Développement de BriXen: épisode 1

Introduction

Jusqu’il y a un peu de 6 mois, je n’avais jamais développé sur Amstrad CPC (mis à part en Basic il y a… plus de 30 ans). Lorsque Pascal Visa a lancé la CPC Gamedev Contest 2020 dans le groupe Facebook Amstrad CPC pour toujours and beyond !, je me suis dis que c’était l’occasion d’enfin m’y mettre. Le développement de mon émulateur CrocoDS m’a beaucoup appris sur les possibilités de notre ordinateur préféré.

Il restait donc à savoir comment programmer sur un Amstrad en 2020. Pas question évidemment de développer directement sur l’Amstrad mais plutôt de s’aider des outils modernes.

Comme beaucoup de développeurs actuellement, je suis passé sous Visual Studio Code,  l’éditeur de code multi plateforme et extensible développé par Microsoft.

Lorsque j’ai commencé à developper pour l’Amstrad CPC, il était donc évident que je puisse utiliser cette éditeur.

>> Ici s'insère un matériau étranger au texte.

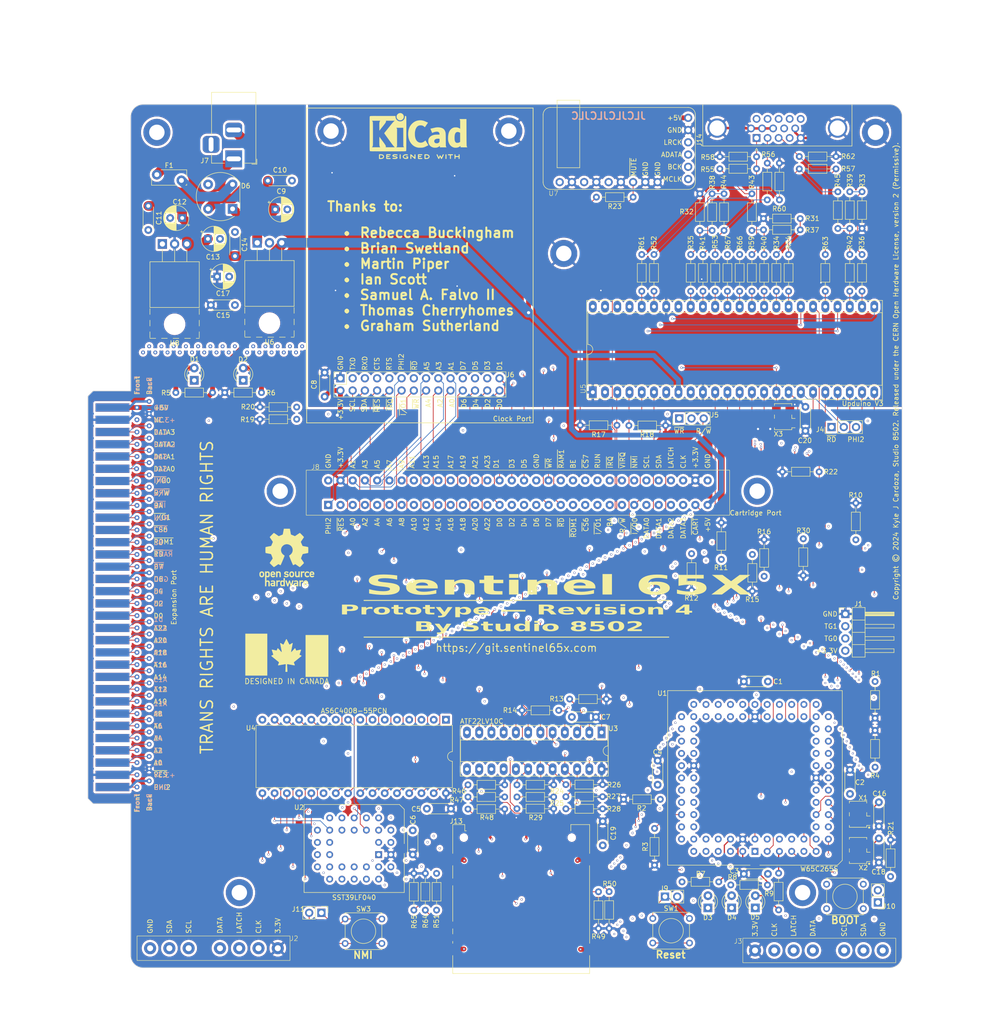
<source format=kicad_pcb>
(kicad_pcb
	(version 20240108)
	(generator "pcbnew")
	(generator_version "8.0")
	(general
		(thickness 1.6)
		(legacy_teardrops no)
	)
	(paper "A3")
	(layers
		(0 "F.Cu" signal "F.Cu (SMD)")
		(1 "In1.Cu" power "In1.Cu (GND)")
		(2 "In2.Cu" signal "In2.Cu (N-S)")
		(3 "In3.Cu" signal "In3.Cu. (E-W)")
		(4 "In4.Cu" power "In4.Cu (GND)")
		(31 "B.Cu" signal "B.Cu (MISC)")
		(32 "B.Adhes" user "B.Adhesive")
		(33 "F.Adhes" user "F.Adhesive")
		(34 "B.Paste" user)
		(35 "F.Paste" user)
		(36 "B.SilkS" user "B.Silkscreen")
		(37 "F.SilkS" user "F.Silkscreen")
		(38 "B.Mask" user)
		(39 "F.Mask" user)
		(40 "Dwgs.User" user "User.Drawings")
		(41 "Cmts.User" user "User.Comments")
		(42 "Eco1.User" user "User.Eco1")
		(43 "Eco2.User" user "User.Eco2")
		(44 "Edge.Cuts" user)
		(45 "Margin" user)
		(46 "B.CrtYd" user "B.Courtyard")
		(47 "F.CrtYd" user "F.Courtyard")
		(48 "B.Fab" user)
		(49 "F.Fab" user)
		(50 "User.1" user)
		(51 "User.2" user)
		(52 "User.3" user)
		(53 "User.4" user)
		(54 "User.5" user)
		(55 "User.6" user)
		(56 "User.7" user)
		(57 "User.8" user)
		(58 "User.9" user)
	)
	(setup
		(stackup
			(layer "F.SilkS"
				(type "Top Silk Screen")
				(color "White")
			)
			(layer "F.Paste"
				(type "Top Solder Paste")
			)
			(layer "F.Mask"
				(type "Top Solder Mask")
				(color "Red")
				(thickness 0.01)
			)
			(layer "F.Cu"
				(type "copper")
				(thickness 0.035)
			)
			(layer "dielectric 1"
				(type "prepreg")
				(thickness 0.1)
				(material "FR4")
				(epsilon_r 4.5)
				(loss_tangent 0.02)
			)
			(layer "In1.Cu"
				(type "copper")
				(thickness 0.035)
			)
			(layer "dielectric 2"
				(type "core")
				(thickness 0.535)
				(material "FR4")
				(epsilon_r 4.5)
				(loss_tangent 0.02)
			)
			(layer "In2.Cu"
				(type "copper")
				(thickness 0.035)
			)
			(layer "dielectric 3"
				(type "prepreg")
				(thickness 0.1)
				(material "FR4")
				(epsilon_r 4.5)
				(loss_tangent 0.02)
			)
			(layer "In3.Cu"
				(type "copper")
				(thickness 0.035)
			)
			(layer "dielectric 4"
				(type "core")
				(thickness 0.535)
				(material "FR4")
				(epsilon_r 4.5)
				(loss_tangent 0.02)
			)
			(layer "In4.Cu"
				(type "copper")
				(thickness 0.035)
			)
			(layer "dielectric 5"
				(type "prepreg")
				(color "#808080FF")
				(thickness 0.1)
				(material "FR4")
				(epsilon_r 4.5)
				(loss_tangent 0.02)
			)
			(layer "B.Cu"
				(type "copper")
				(thickness 0.035)
			)
			(layer "B.Mask"
				(type "Bottom Solder Mask")
				(color "Red")
				(thickness 0.01)
			)
			(layer "B.Paste"
				(type "Bottom Solder Paste")
			)
			(layer "B.SilkS"
				(type "Bottom Silk Screen")
				(color "White")
			)
			(copper_finish "None")
			(dielectric_constraints no)
		)
		(pad_to_mask_clearance 0)
		(allow_soldermask_bridges_in_footprints no)
		(grid_origin 123.070534 52.442679)
		(pcbplotparams
			(layerselection 0x00010fc_ffffffff)
			(plot_on_all_layers_selection 0x0000000_00000000)
			(disableapertmacros no)
			(usegerberextensions no)
			(usegerberattributes yes)
			(usegerberadvancedattributes yes)
			(creategerberjobfile yes)
			(dashed_line_dash_ratio 12.000000)
			(dashed_line_gap_ratio 3.000000)
			(svgprecision 4)
			(plotframeref no)
			(viasonmask no)
			(mode 1)
			(useauxorigin no)
			(hpglpennumber 1)
			(hpglpenspeed 20)
			(hpglpendiameter 15.000000)
			(pdf_front_fp_property_popups yes)
			(pdf_back_fp_property_popups yes)
			(dxfpolygonmode yes)
			(dxfimperialunits yes)
			(dxfusepcbnewfont yes)
			(psnegative no)
			(psa4output no)
			(plotreference yes)
			(plotvalue yes)
			(plotfptext yes)
			(plotinvisibletext no)
			(sketchpadsonfab no)
			(subtractmaskfromsilk no)
			(outputformat 1)
			(mirror no)
			(drillshape 0)
			(scaleselection 1)
			(outputdirectory "production/")
		)
	)
	(net 0 "")
	(net 1 "GND")
	(net 2 "+3.3V")
	(net 3 "/A1")
	(net 4 "/A3")
	(net 5 "/A5")
	(net 6 "/A7")
	(net 7 "/A9")
	(net 8 "/A11")
	(net 9 "/A13")
	(net 10 "/A15")
	(net 11 "/A17")
	(net 12 "/A19")
	(net 13 "/A21")
	(net 14 "/A23")
	(net 15 "/D1")
	(net 16 "/D3")
	(net 17 "/D5")
	(net 18 "/~{WR}")
	(net 19 "/BE")
	(net 20 "/RUN")
	(net 21 "/~{IRQ}")
	(net 22 "/~{VIRQ}")
	(net 23 "/~{NMI}")
	(net 24 "/I2C_SCL")
	(net 25 "/I2C_SDA")
	(net 26 "/SNES_LATCH")
	(net 27 "/SNES_CLK")
	(net 28 "/PHI2")
	(net 29 "/~{RES}")
	(net 30 "/A0")
	(net 31 "/A2")
	(net 32 "/A4")
	(net 33 "/A6")
	(net 34 "/A8")
	(net 35 "/A10")
	(net 36 "/A12")
	(net 37 "/A14")
	(net 38 "/A16")
	(net 39 "/A18")
	(net 40 "/A20")
	(net 41 "/A22")
	(net 42 "/D0")
	(net 43 "/D2")
	(net 44 "/D4")
	(net 45 "/D6")
	(net 46 "/D7")
	(net 47 "/~{RD}")
	(net 48 "/~{CS}6")
	(net 49 "/~{I{slash}O}1")
	(net 50 "/BA")
	(net 51 "/R{slash}~{W}")
	(net 52 "/~{I{slash}O}0")
	(net 53 "/SNES_DATA0")
	(net 54 "/SNES_DATA1")
	(net 55 "/SNES_DATA2")
	(net 56 "/SNES_DATA3")
	(net 57 "/MOSI")
	(net 58 "/RTS")
	(net 59 "/CTS")
	(net 60 "/BL1")
	(net 61 "/~{BOOT_SEL}")
	(net 62 "/RXD")
	(net 63 "/TXD")
	(net 64 "/FCLK")
	(net 65 "/CLK")
	(net 66 "/SCK")
	(net 67 "/~{CS}4")
	(net 68 "/~{CS}5")
	(net 69 "/~{CS}7")
	(net 70 "/~{FPGA_RESET}")
	(net 71 "/CDONE")
	(net 72 "/MISO")
	(net 73 "/~{SD_SS}")
	(net 74 "/~{ROM}0")
	(net 75 "/~{RAM}0")
	(net 76 "Net-(D1-A)")
	(net 77 "Net-(D3-A)")
	(net 78 "/~{RAM}1")
	(net 79 "/~{ROM}1")
	(net 80 "/VERA_18")
	(net 81 "+5V")
	(net 82 "/SYSCLK")
	(net 83 "/R0")
	(net 84 "/R2")
	(net 85 "/R1")
	(net 86 "/G0")
	(net 87 "/R3")
	(net 88 "/G2")
	(net 89 "/G1")
	(net 90 "/B0")
	(net 91 "/G3")
	(net 92 "/B2")
	(net 93 "/B1")
	(net 94 "/HSYNC")
	(net 95 "/B3")
	(net 96 "/VSYNC")
	(net 97 "/BCK")
	(net 98 "/ADATA")
	(net 99 "/LRCK")
	(net 100 "/BLUE")
	(net 101 "/GREEN")
	(net 102 "/RED")
	(net 103 "Net-(D2-A)")
	(net 104 "Net-(D4-A)")
	(net 105 "Net-(D5-A)")
	(net 106 "/BL2")
	(net 107 "/BL3")
	(net 108 "/VERA_7")
	(net 109 "Net-(D6-+)")
	(net 110 "unconnected-(J7-MountPin-Pad3)")
	(net 111 "unconnected-(J12-Pin_b31-Padb31)")
	(net 112 "unconnected-(J12-Pin_b31-Padb31)_0")
	(net 113 "Net-(J13-DAT1)")
	(net 114 "Net-(J13-DAT2)")
	(net 115 "unconnected-(J14-Pad11)")
	(net 116 "unconnected-(J14-Pad4)")
	(net 117 "unconnected-(J14-Pad15)")
	(net 118 "unconnected-(J14-Pad9)")
	(net 119 "Net-(R32-Pad2)")
	(net 120 "unconnected-(U1A-~{FCLKO}-Pad15)")
	(net 121 "unconnected-(U1A-RUN-Pad14)")
	(net 122 "unconnected-(U1A-BA-Pad21)")
	(net 123 "unconnected-(U1A-~{CLKO}-Pad19)")
	(net 124 "unconnected-(U5-+3.3V-Pad9)")
	(net 125 "unconnected-(U5-FLASH_MISO-Pad45)")
	(net 126 "unconnected-(U5-CLK_12M_EXT-Pad41)")
	(net 127 "unconnected-(U5-FT_SCK-Pad47)")
	(net 128 "unconnected-(U5-~{FT_SS}-Pad48)")
	(net 129 "unconnected-(U5-FLASH_MOSI-Pad46)")
	(net 130 "unconnected-(U5-VIO-Pad2)")
	(net 131 "unconnected-(J14-Pad12)")
	(net 132 "Net-(R31-Pad2)")
	(net 133 "Net-(R37-Pad2)")
	(net 134 "Net-(R33-Pad2)")
	(net 135 "Net-(R38-Pad2)")
	(net 136 "Net-(R39-Pad2)")
	(net 137 "Net-(R44-Pad2)")
	(net 138 "Net-(R43-Pad2)")
	(net 139 "Net-(R45-Pad2)")
	(net 140 "unconnected-(U3-IN-Pad13)")
	(net 141 "unconnected-(U3-I{slash}O-Pad16)")
	(net 142 "unconnected-(U3-I{slash}O-Pad15)")
	(net 143 "unconnected-(U3-I{slash}O-Pad17)")
	(net 144 "unconnected-(U3-I{slash}O-Pad14)")
	(net 145 "unconnected-(U7-A3V3-Pad11)")
	(net 146 "unconnected-(U7-ROUT-Pad9)")
	(net 147 "/~{CART}")
	(net 148 "/~{SD_WP}")
	(net 149 "/~{SD_CD}")
	(net 150 "unconnected-(U7-LOUT-Pad7)")
	(net 151 "/~{MUTE}")
	(net 152 "/TG0")
	(net 153 "/TG1")
	(net 154 "Net-(D6-Pad4)")
	(net 155 "Net-(D6-Pad2)")
	(net 156 "Net-(F1-Pad1)")
	(net 157 "Net-(J14-Pad13)")
	(net 158 "Net-(J14-Pad14)")
	(footprint "Resistor_THT:R_Axial_DIN0204_L3.6mm_D1.6mm_P7.62mm_Horizontal" (layer "F.Cu") (at 218.023531 149.586827 90))
	(footprint "Resistor_THT:R_Axial_DIN0204_L3.6mm_D1.6mm_P7.62mm_Horizontal" (layer "F.Cu") (at 156.55 197.875))
	(footprint "Capacitor_THT:C_Disc_D4.3mm_W1.9mm_P5.00mm" (layer "F.Cu") (at 195.918531 187.826827 -90))
	(footprint "Capacitor_THT:C_Disc_D4.3mm_W1.9mm_P5.00mm" (layer "F.Cu") (at 241.828173 208.96 90))
	(footprint "Resistor_THT:R_Axial_DIN0204_L3.6mm_D1.6mm_P7.62mm_Horizontal" (layer "F.Cu") (at 229.434306 127.897878 180))
	(footprint "Resistor_THT:R_Axial_DIN0204_L3.6mm_D1.6mm_P7.62mm_Horizontal" (layer "F.Cu") (at 188.846198 195.85349))
	(footprint "Symbol:OSHW-Logo_11.4x12mm_SilkScreen" (layer "F.Cu") (at 118.942135 145.687679))
	(footprint "Resistor_THT:R_Axial_DIN0204_L3.6mm_D1.6mm_P7.62mm_Horizontal" (layer "F.Cu") (at 210.395852 82.822679 -90))
	(footprint "Resistor_THT:R_Axial_DIN0204_L3.6mm_D1.6mm_P7.62mm_Horizontal" (layer "F.Cu") (at 204.680852 70.218531 -90))
	(footprint "Capacitor_THT:C_Disc_D4.3mm_W1.9mm_P5.00mm" (layer "F.Cu") (at 184.518267 200.4066 -90))
	(footprint "Resistor_THT:R_Axial_DIN0204_L3.6mm_D1.6mm_P7.62mm_Horizontal" (layer "F.Cu") (at 175.381704 177.395358 180))
	(footprint "Resistor_THT:R_Axial_DIN0204_L3.6mm_D1.6mm_P7.62mm_Horizontal" (layer "F.Cu") (at 238.335852 77.421827 90))
	(footprint "Connector:SNES Controller Port (Female, 90º, THT)" (layer "F.Cu") (at 101.832102 226.745 180))
	(footprint "Capacitor_THT:C_Disc_D4.3mm_W1.9mm_P5.00mm" (layer "F.Cu") (at 90.193531 72.741827 -90))
	(footprint "Connector_PinHeader_2.54mm:PinHeader_1x04_P2.54mm_Horizontal" (layer "F.Cu") (at 234.87 157.4))
	(footprint "Resistor_THT:R_Axial_DIN0204_L3.6mm_D1.6mm_P7.62mm_Horizontal" (layer "F.Cu") (at 218.668173 71.488531 90))
	(footprint "Capacitor_THT:C_Disc_D4.3mm_W1.9mm_P5.00mm" (layer "F.Cu") (at 226.588173 119.423531 90))
	(footprint "Connector_Card:SD_Hirose_DM1AA_SF_PEJ82" (layer "F.Cu") (at 167.589126 216.546139))
	(footprint "Connector_BarrelJack:BarrelJack_Horizontal" (layer "F.Cu") (at 107.928531 62.981827 -90))
	(footprint "Resistor_THT:R_Axial_DIN0204_L3.6mm_D1.6mm_P7.62mm_Horizontal" (layer "F.Cu") (at 225.506704 77.700358 180))
	(footprint "MountingHole:MountingHole_3.2mm_M3_DIN965_Pad" (layer "F.Cu") (at 128.117172 57.207679))
	(footprint "Resistor_THT:R_Axial_DIN0204_L3.6mm_D1.6mm_P7.62mm_Horizontal" (layer "F.Cu") (at 166.71 195.36))
	(footprint "Capacitor_THT:C_Disc_D4.3mm_W1.9mm_P5.00mm" (layer "F.Cu") (at 241.828173 201.453531 90))
	(footprint "Capacitor_THT:C_Disc_D4.3mm_W1.9mm_P5.00mm" (layer "F.Cu") (at 103.177518 93.309624))
	(footprint "Connector_PinHeader_2.54mm:PinHeader_1x02_P2.54mm_Vertical" (layer "F.Cu") (at 241.623621 217.254071 180))
	(footprint "Oscillator:Oscillator_SMD_EuroQuartz_XO53-4Pin_5.0x3.2mm_HandSoldering" (layer "F.Cu") (at 221.955852 116.463392 90))
	(footprint "Connector:Conn_Edge_2x32_THT_2.54mm_Male"
		(layer "F.Cu")
		(uuid "4796905e-545d-47e7-ab3c-4a0391ef238b")
		(at 82.760852 155.212679 90)
		(property "Reference" "J12"
			(at 10.16 -23.995 90)
			(unlocked yes)
			(layer "F.SilkS")
			(hide yes)
			(uuid "aca119be-96f6-4082-bd1f-0310194cc88e")
			(effects
				(font
					(size 1 1)
					(thickness 0.1)
				)
			)
		)
		(property "Value" "2x32 2.54mm Card Edge Connector"
			(at 10.16 -22.495 90)
			(unlocked yes)
			(layer "F.Fab")
			(uuid "53b5751c-c238-4ad4-9eb5-56729c770d25")
			(effects
				(font
					(size 1 1)
					(thickness 0.15)
				)
			)
		)
		(property "Footprint" "Connector:Conn_Edge_2x32_THT_2.54mm_Male"
			(at 0 0 90)
			(unlocked yes)
			(layer "F.Fab")
			(hide yes)
			(uuid "3fce0bb5-5936-4657-ba68-fc0c4aeaaee2")
			(effects
				(font
					(size 1.27 1.27)
				)
			)
		)
		(property "Datasheet" ""
			(at 0 0 90)
			(unlocked yes)
			(layer "F.Fab")
			(hide yes)
			(uuid "1dbb8393-8c43-437e-bf45-fbd7ad194fdb")
			(effects
				(font
					(size 1.27 1.27)
				)
			)
		)
		(property "Description" ""
			(at 0 0 90)
			(unlocked yes)
			(layer "F.Fab")
			(hide yes)
			(uuid "9d41e489-00b4-4574-b3e9-cf5acf4e68e6")
			(effects
				(font
					(size 1.27 1.27)
				)
			)
		)
		(property ki_fp_filters "Connector*:*_2x??_*")
		(path "/4681393f-742b-42eb-929f-821923816de7")
		(sheetname "Root")
		(sheetfile "Prototype 4 (PTH).kicad_sch")
		(attr through_hole exclude_from_pos_files exclude_from_bom)
		(fp_line
			(start 43 -5.08)
			(end 44.05758 -4.014303)
			(stroke
				(width 0.1)
				(type default)
			)
			(layer "Edge.Cuts")
			(uuid "fd26207d-ae5d-4015-b24f-4048db5a2730")
		)
		(fp_line
			(start -40.46 -5.08)
			(end 43 -5.08)
			(stroke
				(width 0.1)
				(type default)
			)
			(layer "Edge.Cuts")
			(uuid "cd976c4f-54b4-4c3a-8d2d-420cebf84a1a")
		)
		(fp_line
			(start -40.46 -5.08)
			(end -41.51758 -4.014303)
			(stroke
				(width 0.1)
				(type default)
			)
			(layer "Edge.Cuts")
			(uuid "c853919f-40f2-496b-a5c1-5e62cf4ee5f6")
		)
		(fp_line
			(start -41.51758 -4.014303)
			(end -41.520319 3.81)
			(stroke
				(width 0.1)
				(type default)
			)
			(layer "Edge.Cuts")
			(uuid "c515b7c3-614c-431c-9594-2f598a1c3af8")
		)
		(fp_line
			(start 44.054841 3.81)
			(end 44.05758 -4.014303)
			(stroke
				(width 0.1)
				(type default)
			)
			(layer "Edge.Cuts")
			(uuid "15c174bc-40f3-4552-9911-4324d59a4acc")
		)
		(fp_line
			(start 44.054841 3.81)
			(end 44.45 3.81)
			(stroke
				(width 0.1)
				(type default)
			)
			(layer "Edge.Cuts")
			(uuid "08d4d441-ebf1-4056-a391-e1b13176cb9a")
		)
		(fp_line
			(start -41.520319 3.81)
			(end -41.91 3.81)
			(stroke
				(width 0.1)
				(type default)
			)
			(layer "Edge.Cuts")
			(uuid "50b07f0e-059a-462c-8610-8d831930bac8")
		)
		(fp_rect
			(start 44.45 -5.08)
			(end -41.91 3.81)
			(stroke
				(width 0.05)
				(type default)
			)
			(fill none)
			(layer "B.CrtYd")
			(uuid "cd0b4cc3-6b7b-4f7a-ab8b-5d38182077fb")
		)
		(fp_rect
			(start -41.91 -5.08)
			(end 44.45 3.81)
			(stroke
				(width 0.05)
				(type default)
			)
			(fill none)
			(layer "F.CrtYd")
			(uuid "1fbbae3e-e68f-4f67-911b-50172759d681")
		)
		(fp_text user "${REFERENCE}"
			(at 10.16 -20.995 90)
			(unlocked yes)
			(layer "F.Fab")
			(uuid "280cc3f5-7dd6-44cd-9357-3734f1085ebe")
			(effects
				(font
					(size 1 1)
					(thickness 0.15)
				)
			)
		)
		(pad "a1" connect rect
			(at -38.1 0 90)
			(size 1.7 7)
			(layers "B.Cu" "B.Mask")
			(net 1 "GND")
			(pinfunction "Pin_a1")
			(pintype "passive")
			(uuid "39efb8b8-842b-49ed-b97f-c5742edf3b30")
		)
		(pad "a1" thru_hole circle
			(at -36.83 7.62 90)
			(size 1 1)
			(drill 0.5)
			(layers "*.Cu" "*.Mask")
			(remove_unused_layers no)
			(net 1 "GND")
			(pinfunction "Pin_a1")
			(pintype "passive")
			(uuid "0140ac0a-d66c-4c87-b933-594335198d4a")
		)
		(pad "a2" connect rect
			(at -35.56 0 90)
			(size 1.7 7)
			(layers "B.Cu" "B.Mask")
			(net 2 "+3.3V")
			(pinfunction "Pin_a2")
			(pintype "passive")
			(uuid "4509b36b-8620-4081-9556-c3a4adb63e24")
		)
		(pad "a2" thru_hole circle
			(at -34.29 7.62 90)
			(size 1 1)
			(drill 0.5)
			(layers "*.Cu" "*.Mask")
			(remove_unused_layers no)
			(net 2 "+3.3V")
			(pinfunction "Pin_a2")
			(pintype "passive")
			(uuid "ace7abd8-af09-40cb-83da-1b25130e6de1")
		)
		(pad "a3" connect rect
			(at -33.02 0 90)
			(size 1.7 7)
			(layers "B.Cu" "B.Mask")
			(net 3 "/A1")
			(pinfunction "Pin_a3")
			(pintype "passive")
			(uuid "f2db0a4f-6923-45da-8e4b-ab7ae2ec49a3")
		)
		(pad "a3" thru_hole circle
			(at -31.75 7.62 90)
			(size 1 1)
			(drill 0.5)
			(layers "*.Cu" "*.Mask")
			(remove_unused_layers no)
			(net 3 "/A1")
			(pinfunction "Pin_a3")
			(pintype "passive")
			(uuid "0c5eebb6-86d8-4b30-9e50-2497adf69f71")
		)
		(pad "a4" connect rect
			(at -30.48 0 90)
			(size 1.7 7)
			(layers "B.Cu" "B.Mask")
			(net 4 "/A3")
			(pinfunction "Pin_a4")
			(pintype "passive")
			(uuid "dca25041-533c-4780-8b00-016e4e574c5c")
		)
		(pad "a4" thru_hole circle
			(at -29.21 7.62 90)
			(size 1 1)
			(drill 0.5)
			(layers "*.Cu" "*.Mask")
			(remove_unused_layers no)
			(net 4 "/A3")
			(pinfunction "Pin_a4")
			(pintype "passive")
			(uuid "05a70a27-034a-4f51-9d0a-14788ed74601")
		)
		(pad "a5" connect rect
			(at -27.94 0 90)
			(size 1.7 7)
			(layers "B.Cu" "B.Mask")
			(net 5 "/A5")
			(pinfunction "Pin_a5")
			(pintype "passive")
			(uuid "01458549-d65e-40ae-981b-a7fd78016dbd")
		)
		(pad "a5" thru_hole circle
			(at -26.67 7.62 90)
			(size 1 1)
			(drill 0.5)
			(layers "*.Cu" "*.Mask")
			(remove_unused_layers no)
			(net 5 "/A5")
			(pinfunction "Pin_a5")
			(pintype "passive")
			(uuid "c4f72d13-5578-4eb0-bfbc-0795818fefff")
		)
		(pad "a6" connect rect
			(at -25.4 0 90)
			(size 1.7 7)
			(layers "B.Cu" "B.Mask")
			(net 6 "/A7")
			(pinfunction "Pin_a6")
			(pintype "passive")
			(uuid "4ce406d5-248c-4240-b0b1-630ff372e342")
		)
		(pad "a6" thru_hole circle
			(at -24.13 7.62 90)
			(size 1 1)
			(drill 0.5)
			(layers "*.Cu" "*.Mask")
			(remove_unused_layers no)
			(net 6 "/A7")
			(pinfunction "Pin
... [8132951 chars truncated]
</source>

Mon langage de prédiléction étant depuis toujours le C pour sa simplicité et du fait qu’il soit un langage de très bas niveau. Je comptais donc developper en ce langage (avec évidemment l’ajout de code assembleurs pour les routines ayant besoin de plus d’optimisation).

Comment donc mélanger tout cela ?

Les outils

J’ai essayé divers environnements de developpement tels que CPCtelera, cpc-dev-tool-chain mais aucun ne m’a satisfait à 100%.

Ils m’auront au moins permis de me donner des idées sur plusieurs de mes futures outils. Ces outils auront leurs prochains articles détaillés à l’avenir.

  • SDCC comme compilateur C (et asm dans un premier temps). J’avais commencé avec Z88DK mais le codé généré par ce compilateur étaient beaucoup moins optimisé que celui de SDCC.
  • cpcrslib comme librairie de fonctions assembleur.
  • Arkos Tracker 2 pour la musique
  • Visual studio code (déjà évoqué auparavant)
  • Docker (je ne voulais pas devoir reinstaller un environnement de développement chaque fois que je change de machine)
  • Retro Virtual Machine comme émulateur multi-plateforme. J’ai mon propre émulateur (que j’utilise aussi au niveau developpement pour certaines de ces fonctionnalités) mais RVM va beaucoup plus loin au niveau debug.
  • Divers outils tels que convimgcpc, RGAS, iDSK…

Tout cela m’a permis de faire un template qui sera disponible sur GitHub dans les jours qui viennent qui me permet:

  • Via la commande SHIFT-CMD-B de faire un build de mes sources,
  • Via la commande SHIFT-CMD-R d’executer l’application directement dans Retro Virtual Machine.